Eco-friendly synthesis of core/shell ZnIn2S4/Ta3N5 heterojunction for strengthened dual-functional photocatalytic performance

Abstract

Reasonable design and fabrication of core/shell heterojunction has deemed as an efficient strategy to boost the transport and separation of photoinduced charge pairs in semiconductor-based photocatalytic system. Herein, a novel dual-functional ZnIn2S4/Ta3N5 (ZIS/TN) nanocomposite with intimate contacts was fabricated with a one-pot eco-friendly hydrothermal method. This core/shell heterojunction consisting of ZnIn2S4 nanosheet shell and Ta3N5 nanoparticle core is observed to possess the enhanced visible light harvesting capacity, increased specific surface areas, more high-speed charge nanochannels and accelerated charge transfer and separation.

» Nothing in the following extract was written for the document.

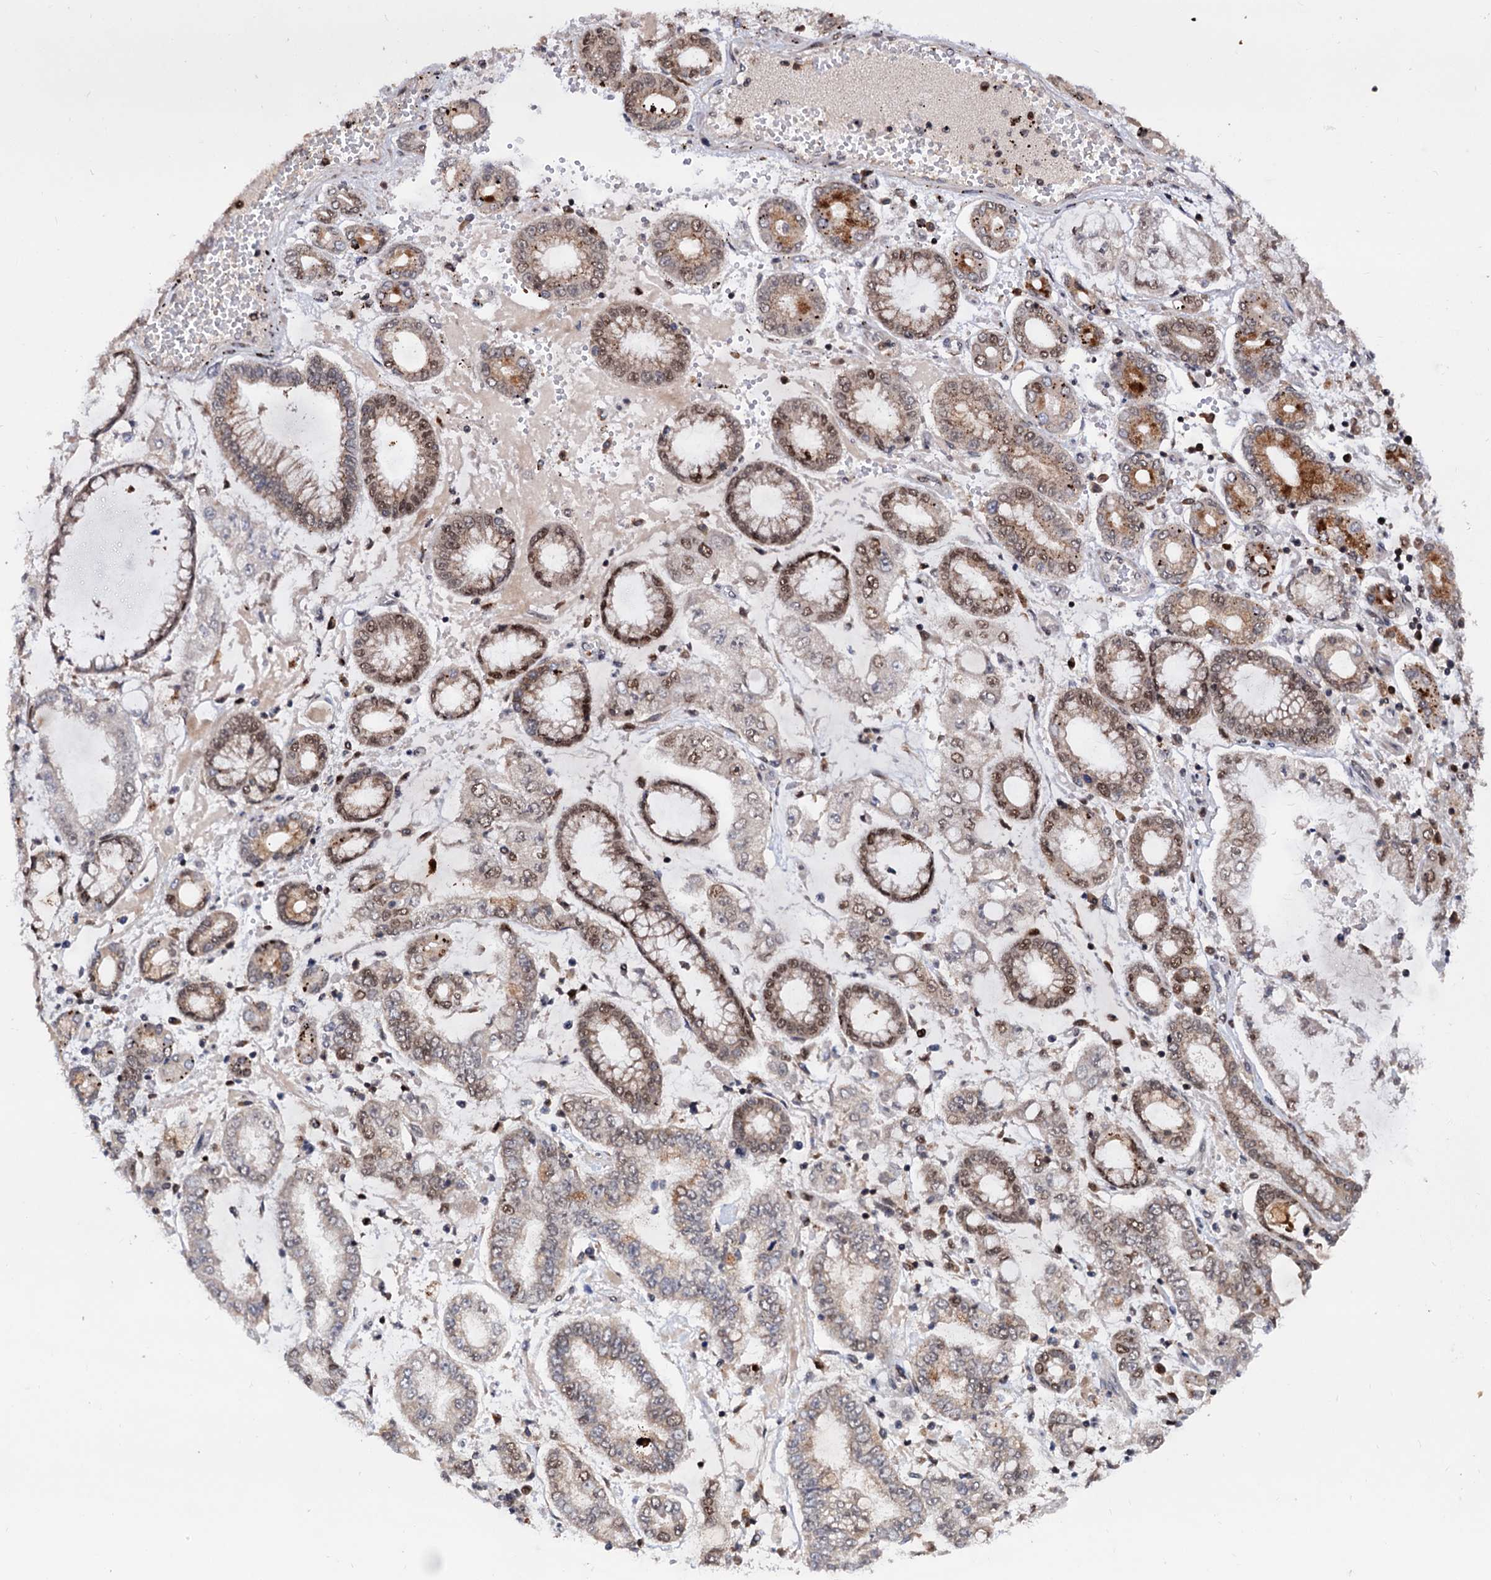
{"staining": {"intensity": "moderate", "quantity": ">75%", "location": "nuclear"}, "tissue": "stomach cancer", "cell_type": "Tumor cells", "image_type": "cancer", "snomed": [{"axis": "morphology", "description": "Adenocarcinoma, NOS"}, {"axis": "topography", "description": "Stomach"}], "caption": "The immunohistochemical stain labels moderate nuclear positivity in tumor cells of adenocarcinoma (stomach) tissue.", "gene": "RNASEH2B", "patient": {"sex": "male", "age": 76}}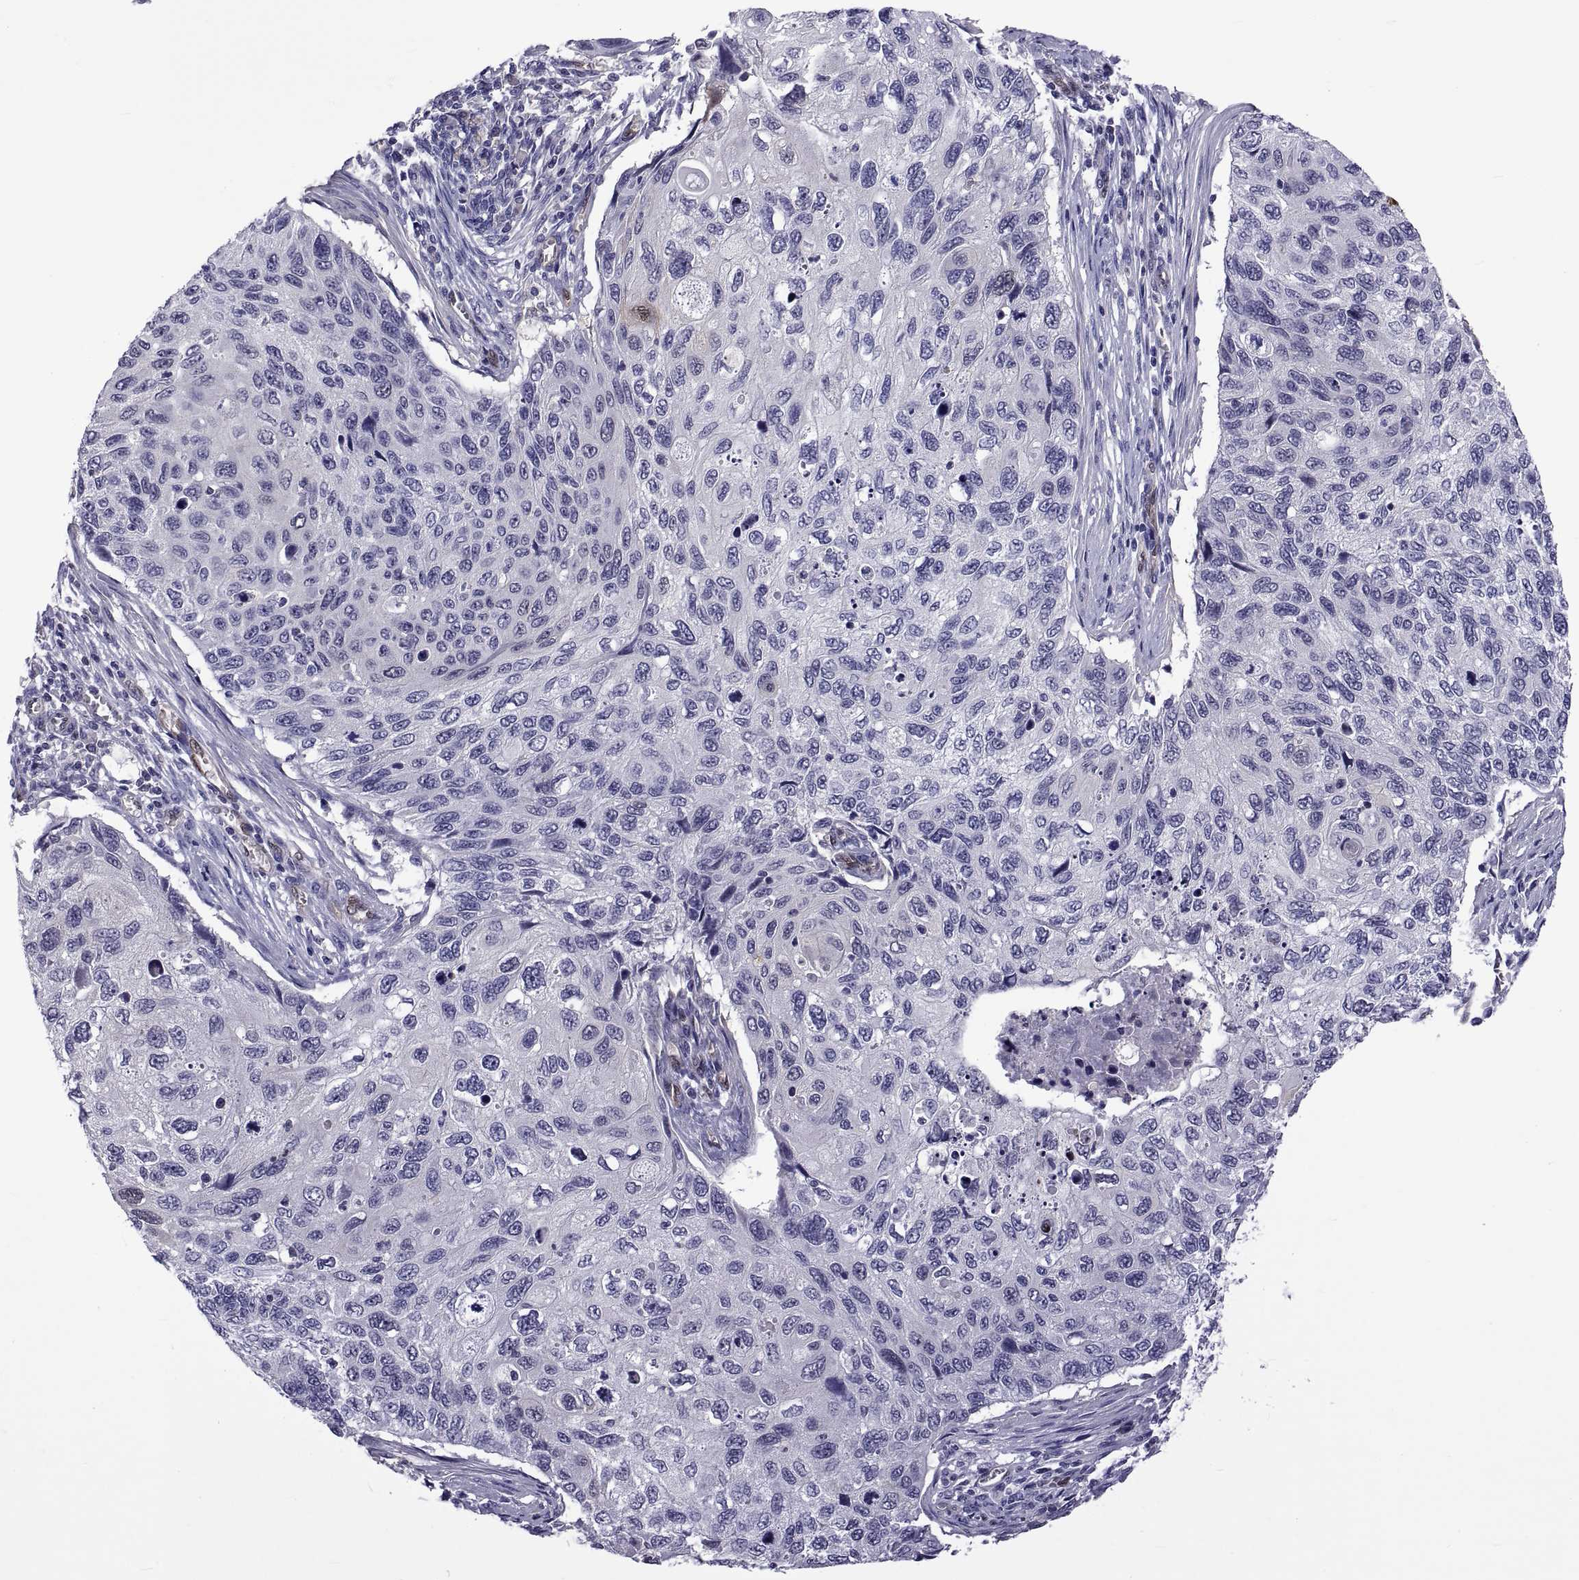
{"staining": {"intensity": "negative", "quantity": "none", "location": "none"}, "tissue": "cervical cancer", "cell_type": "Tumor cells", "image_type": "cancer", "snomed": [{"axis": "morphology", "description": "Squamous cell carcinoma, NOS"}, {"axis": "topography", "description": "Cervix"}], "caption": "The IHC photomicrograph has no significant expression in tumor cells of squamous cell carcinoma (cervical) tissue.", "gene": "LCN9", "patient": {"sex": "female", "age": 70}}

Thus, as prepared ZIS/TN nanocomposite displayed dramatically strengthened dual-functional photocatalytic performances of hydrogen production and tetracycline hydrochloride (TCH) photodegradation. As a result, the improved H2-production activity of 834.86 μmol g−1 h−1 was obtained by sample ZIS/TN-2, which is 6.07 times higher than that of pure ZnIn2S4 nanosheet. Moreover, the highest TCH photodegradation efficiency of 89.95% is achieved by the sample ZIS/TN-3, which is 1.90 and 11.01 times more than those of bare ZnIn2S4 and Ta3N5. In addition, the core/shell heterojunction exhibits super photostability and reusability due to the protection of external ZnIn2S4 layer from the photocorrosion of Ta3N5 core. Furthermore, the possible reaction mechanisms and the degradation intermediate products of TCH were also put forwarded in depth based on transient photocurrent response, active species tapping experiment, electronspin response (ESR) technique and HPLC-MS method. This work could stimulate an innovative vision in constructing dual-functional Ta3N5-based core/shell heterostructure with wonderful photocatalytic H2 evolution and antibiotic pollutant photodegradation activities.